*** Opening of DATA SHOWN ***

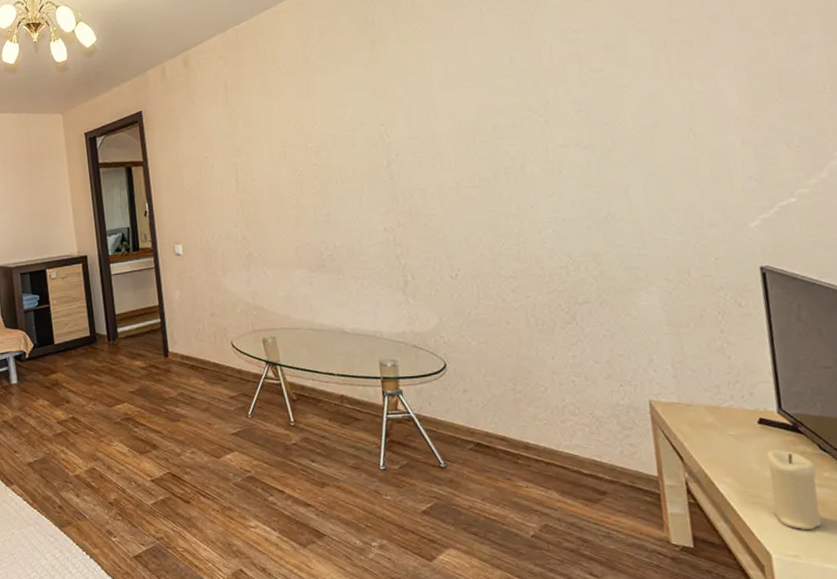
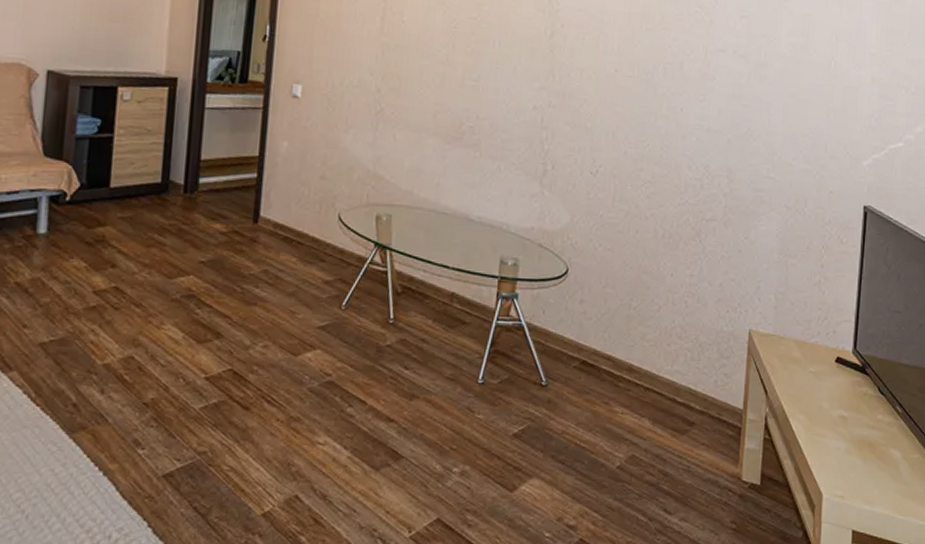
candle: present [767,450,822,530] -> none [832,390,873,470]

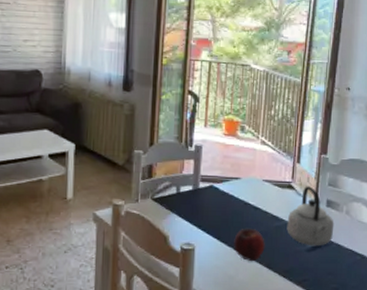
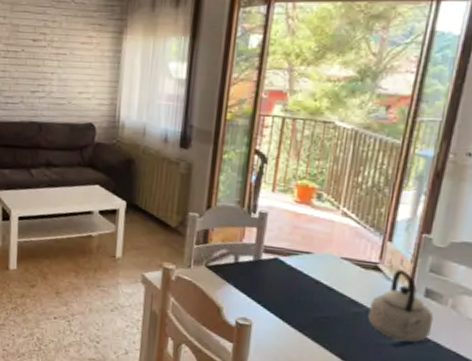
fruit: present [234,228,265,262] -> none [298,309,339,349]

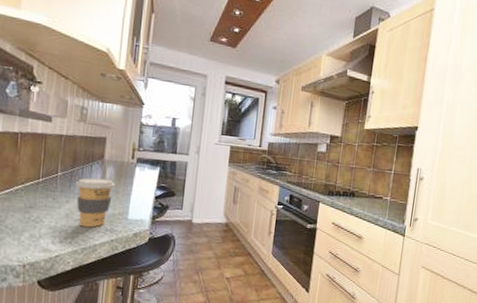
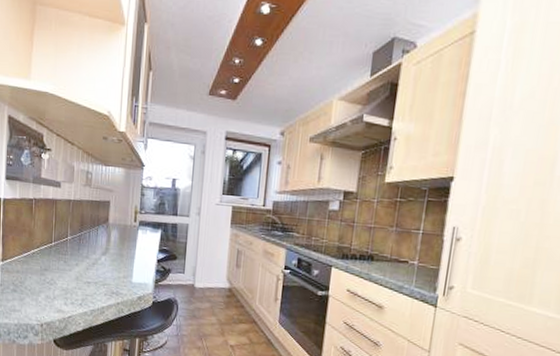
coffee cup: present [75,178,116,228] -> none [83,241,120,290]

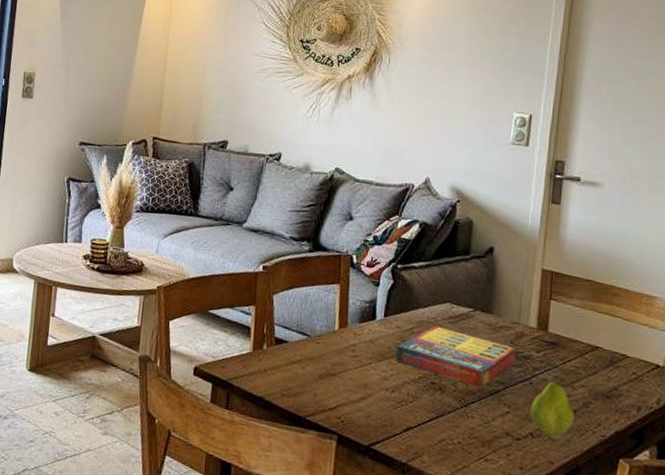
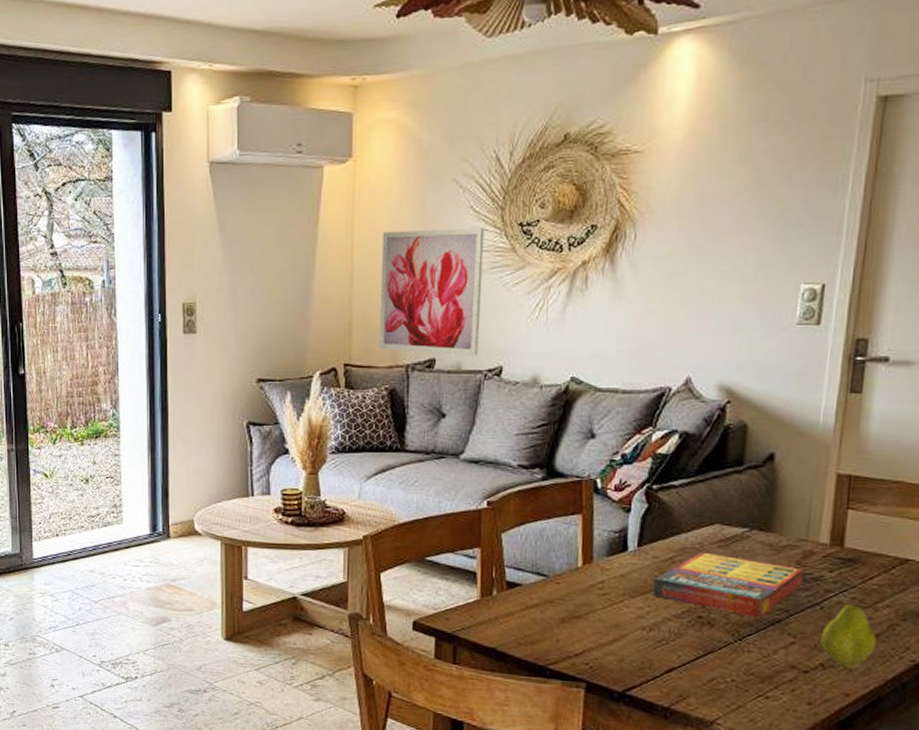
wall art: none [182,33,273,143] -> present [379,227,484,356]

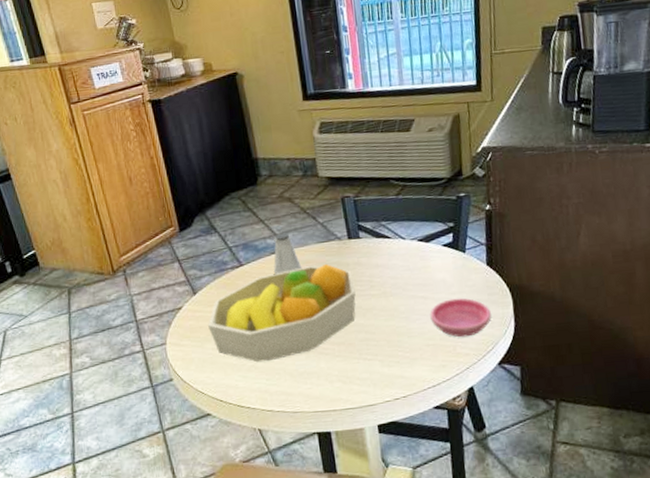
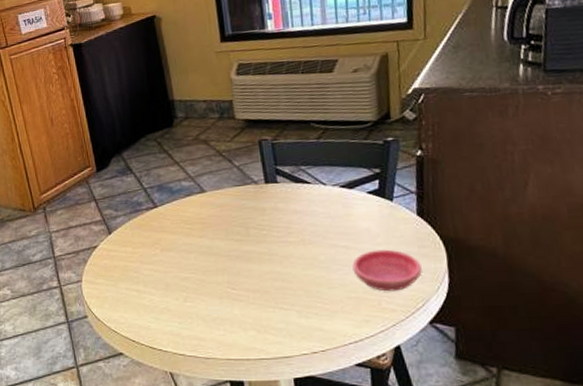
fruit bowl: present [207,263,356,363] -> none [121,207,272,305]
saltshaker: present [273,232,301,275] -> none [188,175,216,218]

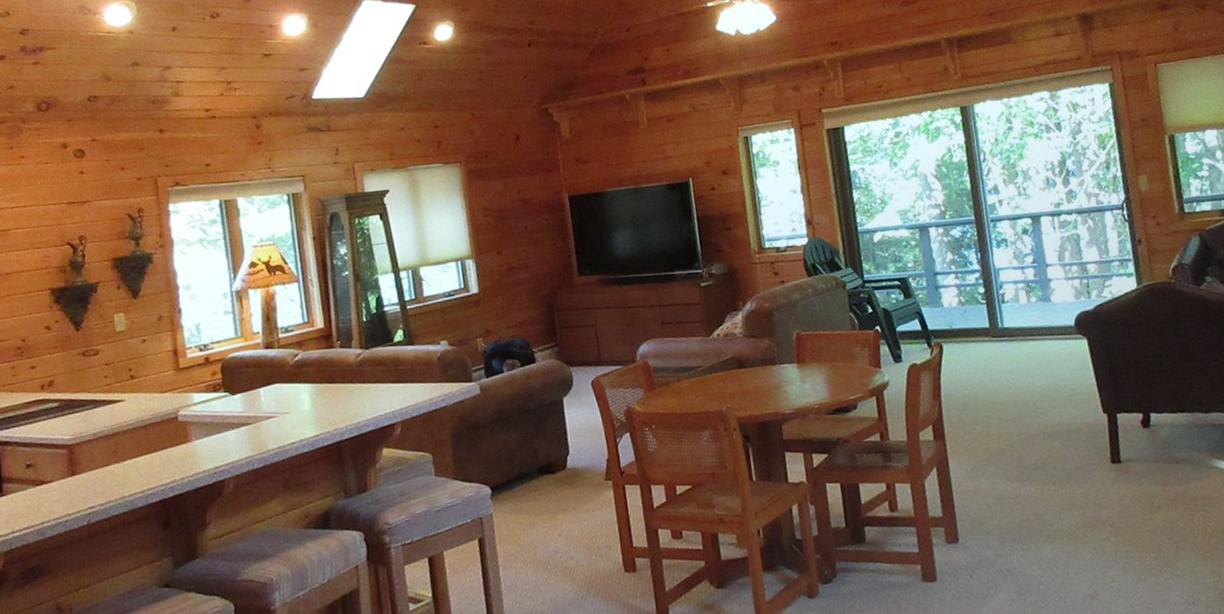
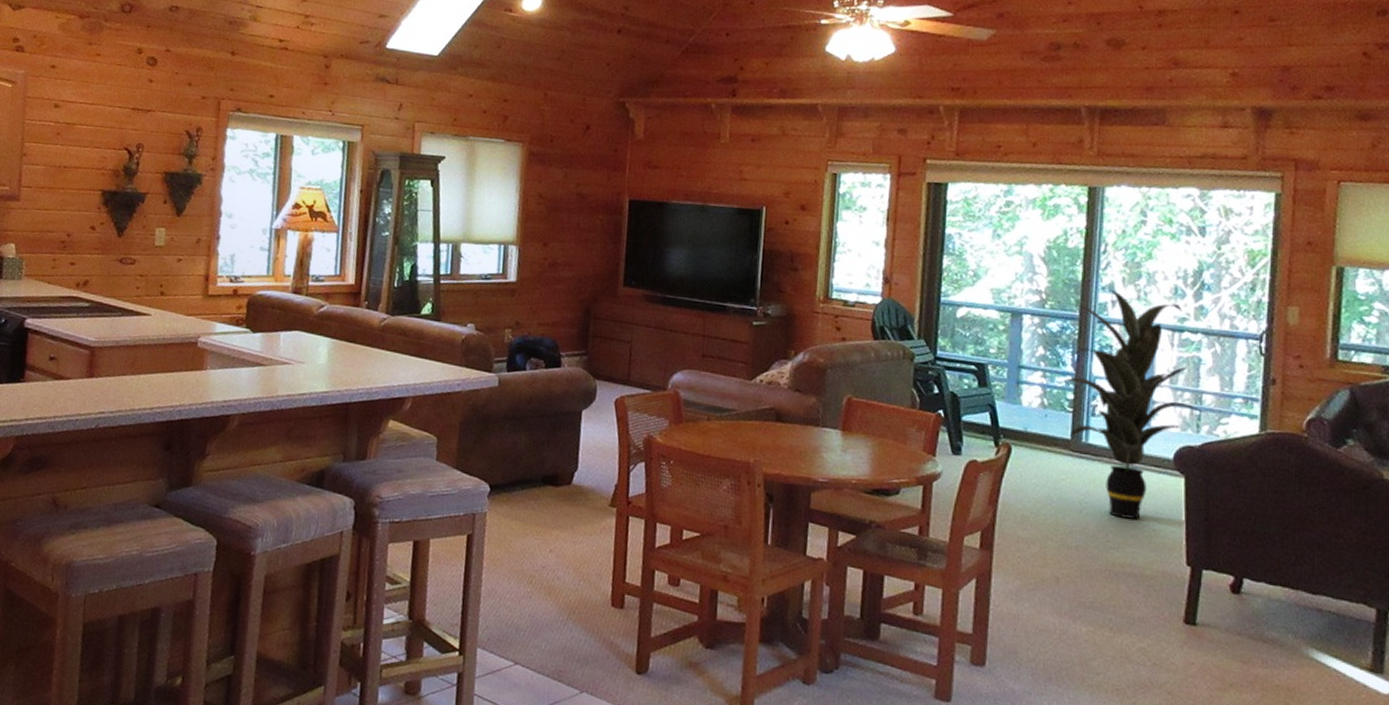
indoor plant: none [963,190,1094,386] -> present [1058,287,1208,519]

*** Close of DATA SHOWN ***

## INSTRUCTION
Repeat only the lines from the line with "wall art: none" to the end of the entries, including both the first and the last line, and drop every picture.

## RESPONSE AREA
wall art: none [182,33,273,143] -> present [379,227,484,356]

fruit bowl: present [207,263,356,363] -> none [121,207,272,305]
saltshaker: present [273,232,301,275] -> none [188,175,216,218]

indoor plant: none [963,190,1094,386] -> present [1058,287,1208,519]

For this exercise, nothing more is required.